● **Stated exercise**
Please answer these questions from the article on the Cornell bird mural, one a line:
1. How many sound recordings of birds and beasts does the Cornell Lab of Ornithology hold?
2. How old is Jane Kim?
3. Where on the mural does the Great Spotted Kiwi squat?
## Begin Selected extract
Cornell’s Enormous New Mural Depicts Every Living Bird Family

Artist Jane Kim spent 16 months drawing 270 birds in exquisite detail.

If there was ever a Sistine Chapel for worshipping birds, it would be the Cornell Lab of Ornithology. Based in Ithaca, New York, the sleek wood-and-steel structure houses labs for 250 professors and students, sound recordings of more than 165,000 birds and beasts, and a glass observatory where visitors can peek through scopes into Sapsucker Woods to spot real-life birds.

Now, this avian Vatican also has its own Michelangelo: This week San Francisco artist Jane Kim put the finishing touches on her mural of every living family of bird in the world. The 34-year-old illustrator, who runs a studio called  with her business partner Thayer Walker, spent 16 months on the project—weekends included. “I haven’t really had a life since this began,” Kim says. “This was more passion-driven than practicality-driven.”

With only the aid of a scissor-lift and the occasional assistant, Kim hand-painted 270 birds onto shadows of all the continents—the birds' locations are set near their evolutionary birth places. The Saddle-billed Stork, for instance, has one foot planted firmly in southwest Africa, while the Great Spotted Kiwi squats down in New Zealand.
## End Selected extract
## Begin Source excerpt
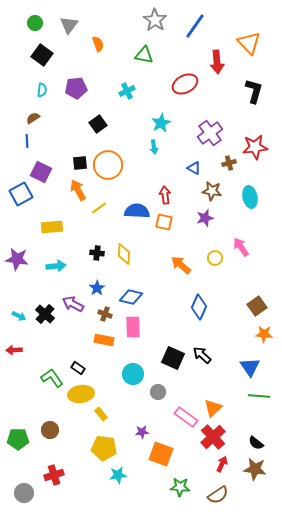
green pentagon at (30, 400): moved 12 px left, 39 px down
## End Source excerpt
● **Exercise solution**
1. More than 165,000.
2. 34.
3. In New Zealand.